2. The chemical mechanical (CMP) polishing pad as claimed in claim 1, wherein the polymer material of the CMP polishing layer is a polyurethane foam layer.

3. The chemical mechanical (CMP) polishing pad as claimed in claim 1, wherein the (ii) a sub pad or sub layer of a polymeric material is a polyurethane foam material.

4. The chemical mechanical (CMP) polishing pad as claimed in claim 1, wherein the (iii) one or more endpoint detection windows is a transparent polymer window.

5. The chemical mechanical (CMP) polishing pad as claimed in claim 1, wherein each of the (iii) one or more endpoint detection windows is adhered to each of the (i) polishing layer and the (ii) sub pad via ultrasonic welding or with an adhesive chosen from pressure sensitive adhesives, hot melt adhesives, contact adhesives and combinations thereof.

6. The chemical mechanical (CMP) polishing pad as claimed in claim 4, wherein each of the (iii) one or more endpoint detection windows is adhered to the (i) polishing layer with a pressure sensitive adhesive and is adhered to the (ii) sub pad with a pressure sensitive adhesive or a hot melt adhesive.

7. The chemical mechanical (CMP) polishing pad as claimed in claim 1, wherein the one or more endpoint detection windows wherein the CMP polishing pad contains no gap or open space of greater than 150 m in any dimension within the lateral area bound by the flange of each of the one or more (iii) endpoint detection windows and between the underside of the sub pad and the top surface of the polishing layer.

8. The chemical mechanical (CMP) polishing pad as claimed in claim 1, comprising from one to three (iii) endpoint detection windows.

Description

BRIEF DESCRIPTION OF THE DRAWINGS

(1) FIG. 1 is a top view of a CMP polishing pad with a flanged endpoint detection window.

# EXERCISE REQUIREMENTS
**A.** In the polishing pad claims, what kind of window does claim 4 say the one or more endpoint detection windows are?
**B.** From the polishing pad claims, return the passage from "6. The chemical" up to and including "the polishing layer.".
**C.** Translate this sentence from the polishing pad text into Spanish: "FIG. 1 is a top view of a CMP polishing pad with a flanged endpoint detection window."

# PROVIDED RECORDS
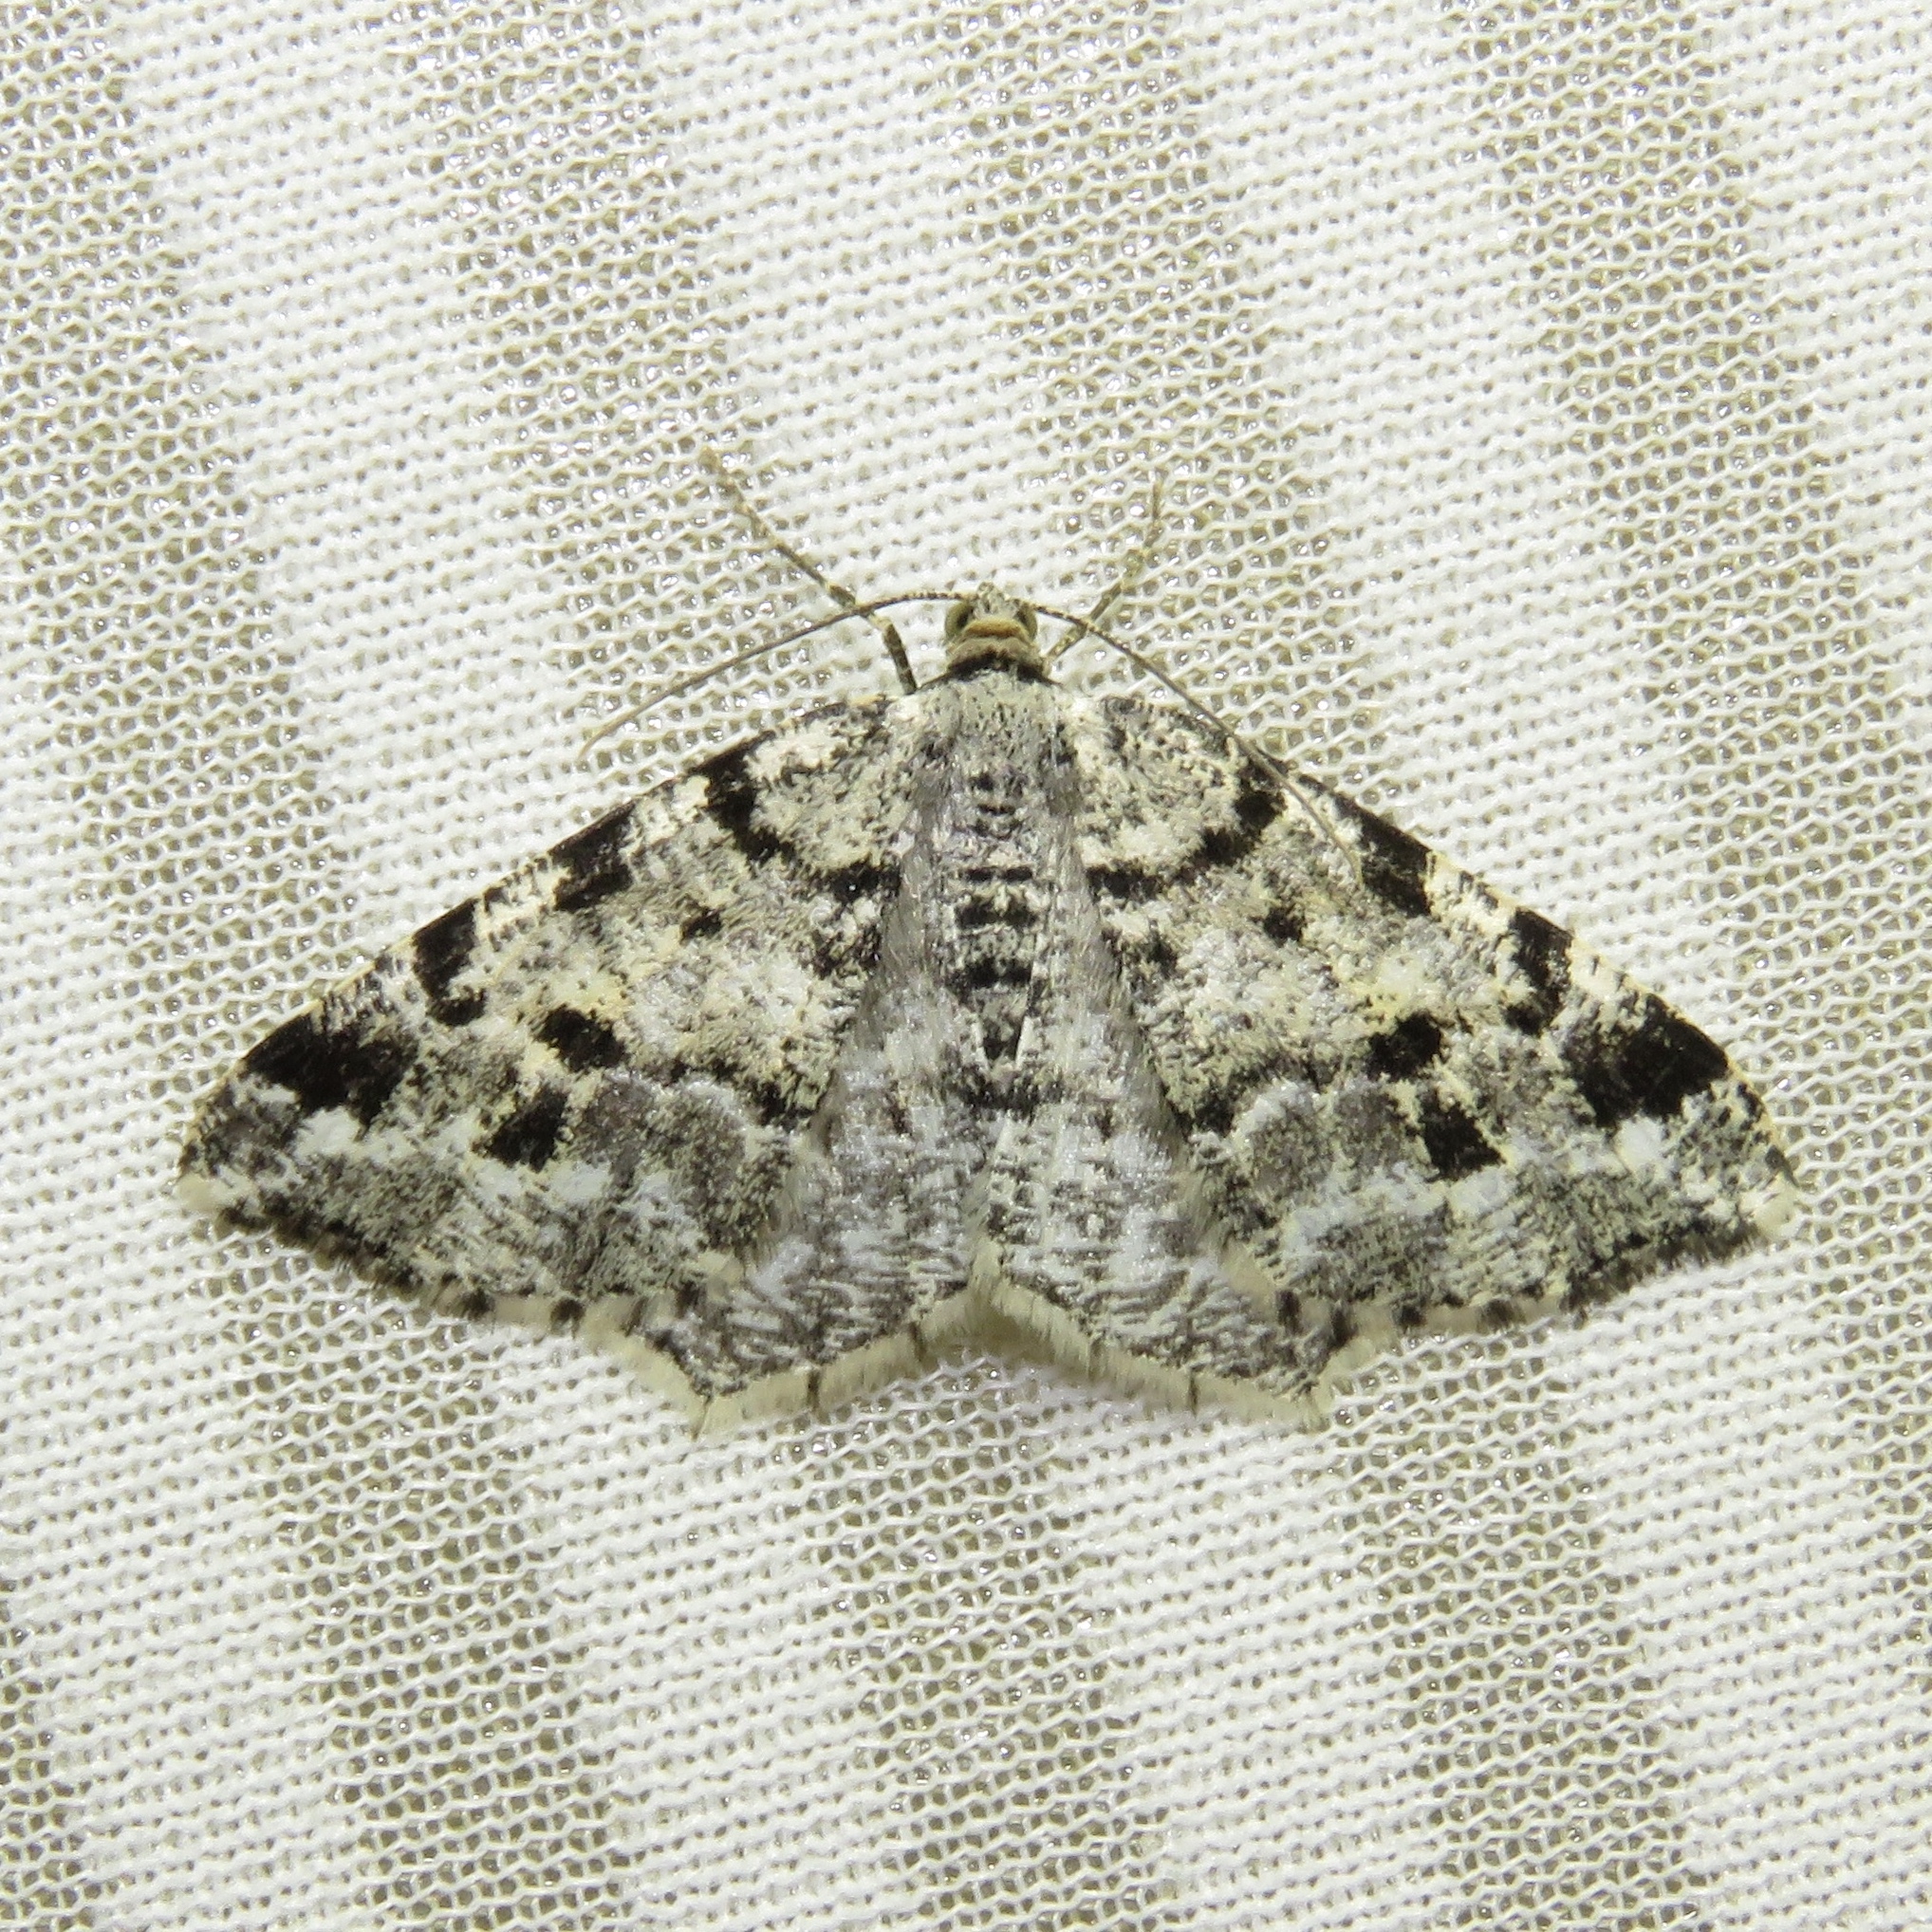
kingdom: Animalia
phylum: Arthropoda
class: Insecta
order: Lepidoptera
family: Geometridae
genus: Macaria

* * *

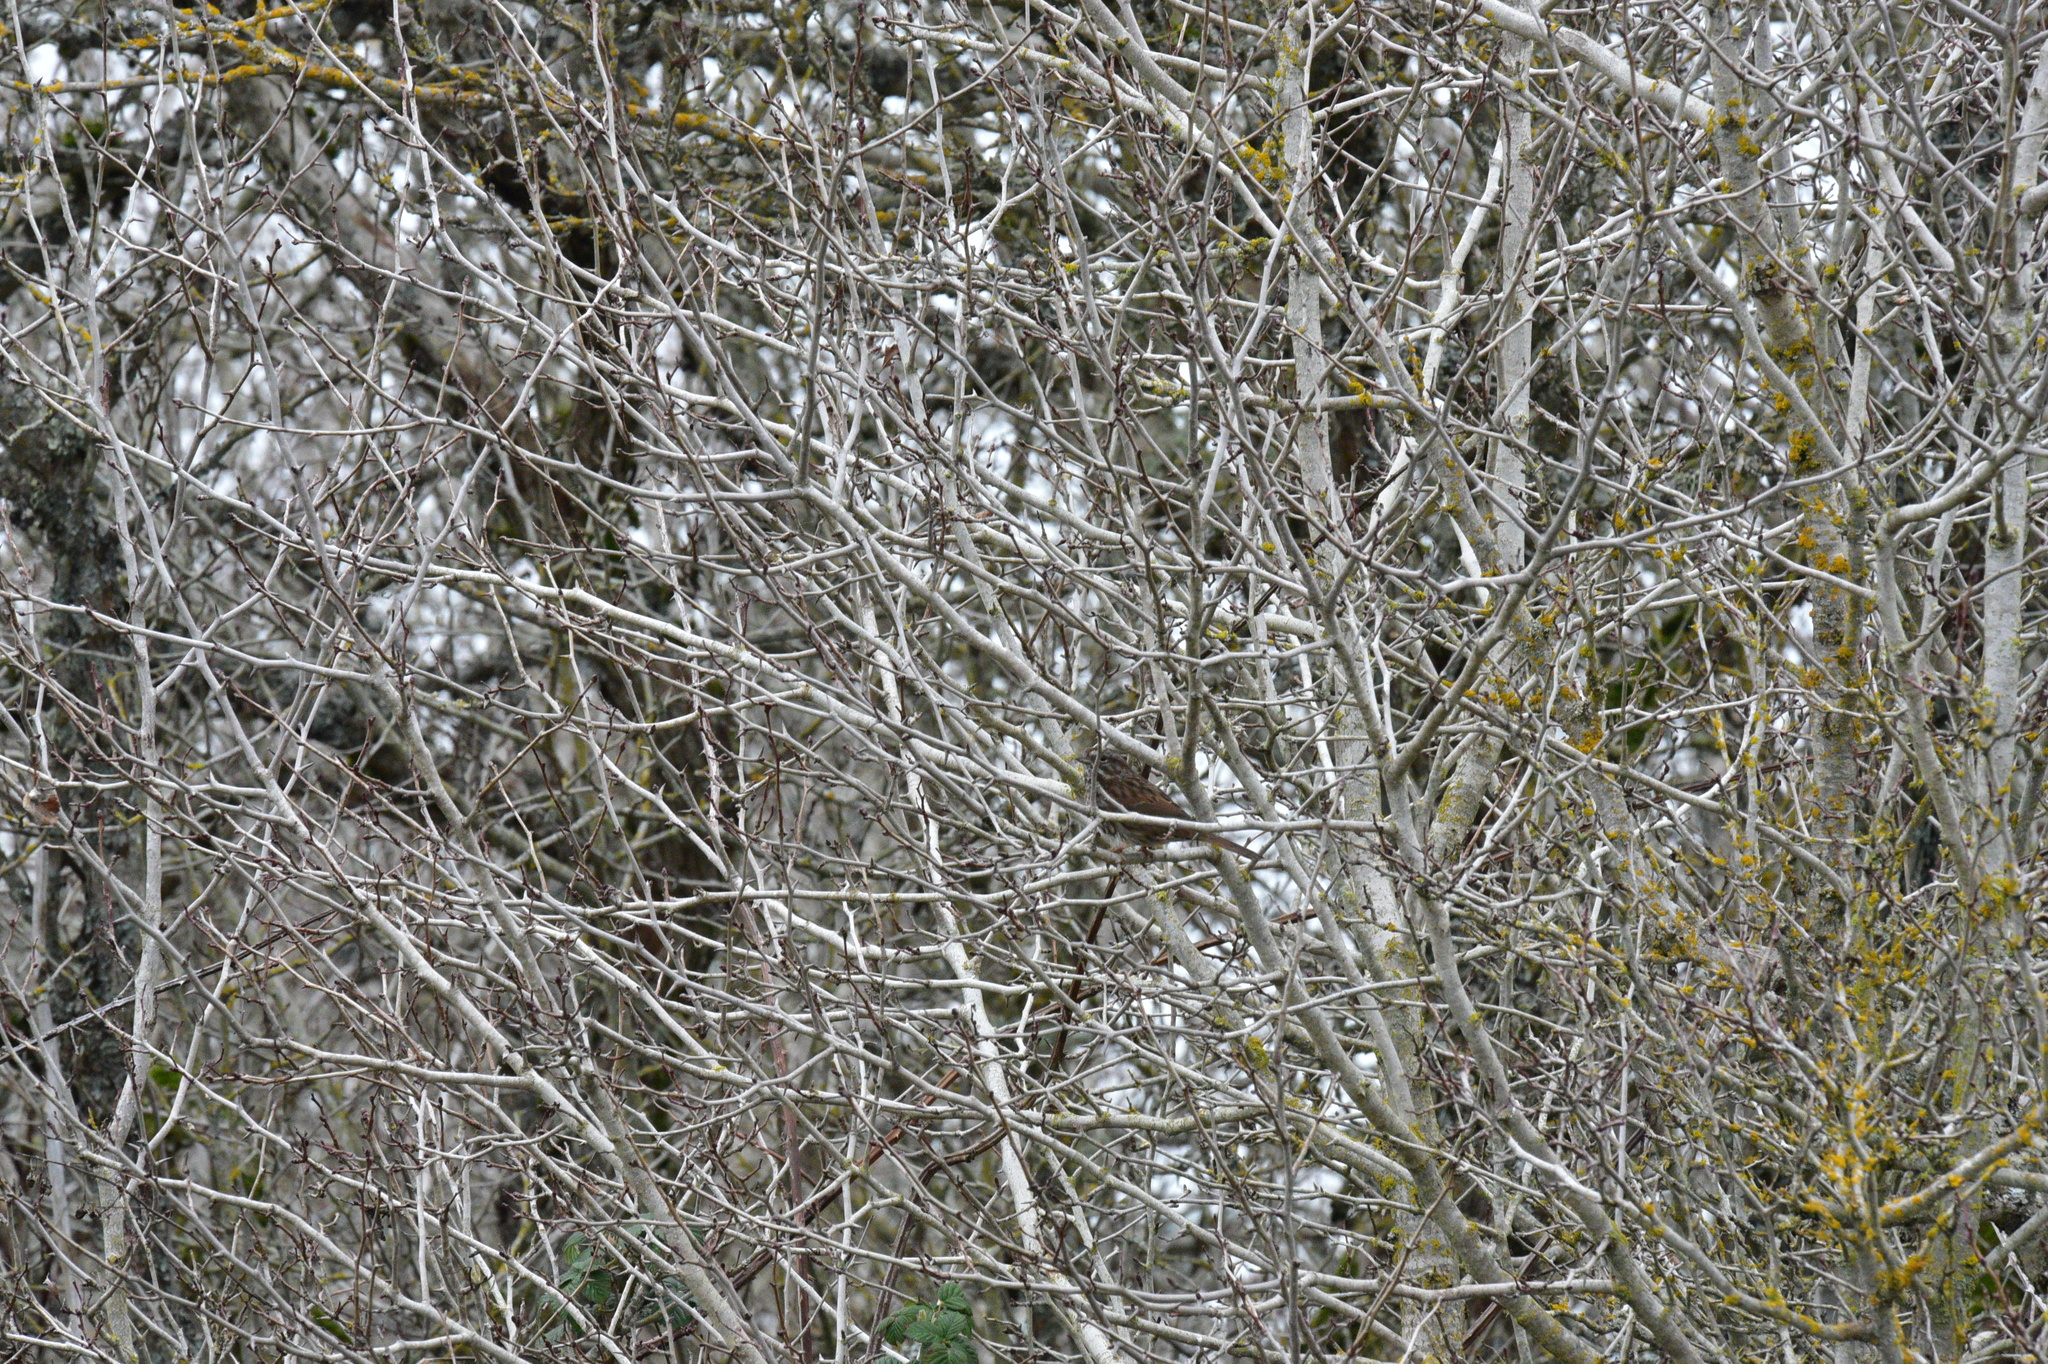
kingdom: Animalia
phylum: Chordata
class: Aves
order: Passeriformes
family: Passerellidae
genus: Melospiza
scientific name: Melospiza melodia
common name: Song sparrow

==

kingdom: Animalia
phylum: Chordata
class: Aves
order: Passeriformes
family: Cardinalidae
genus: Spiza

# THE REPLIES
**A.** A transparent polymer window.

**B.**
6. The chemical mechanical (CMP) polishing pad as claimed in claim 4, wherein each of the (iii) one or more endpoint detection windows is adhered to the (i) polishing layer with a pressure sensitive adhesive and is adhered to the (ii) sub pad with a pressure sensitive adhesive or a hot melt adhesive.

7. The chemical mechanical (CMP) polishing pad as claimed in claim 1, wherein the one or more endpoint detection windows wherein the CMP polishing pad contains no gap or open space of greater than 150 m in any dimension within the lateral area bound by the flange of each of the one or more (iii) endpoint detection windows and between the underside of the sub pad and the top surface of the polishing layer.

**C.** La FIG. 1 es una vista superior de una almohadilla de pulido CMP con una ventana de detección de punto final con brida.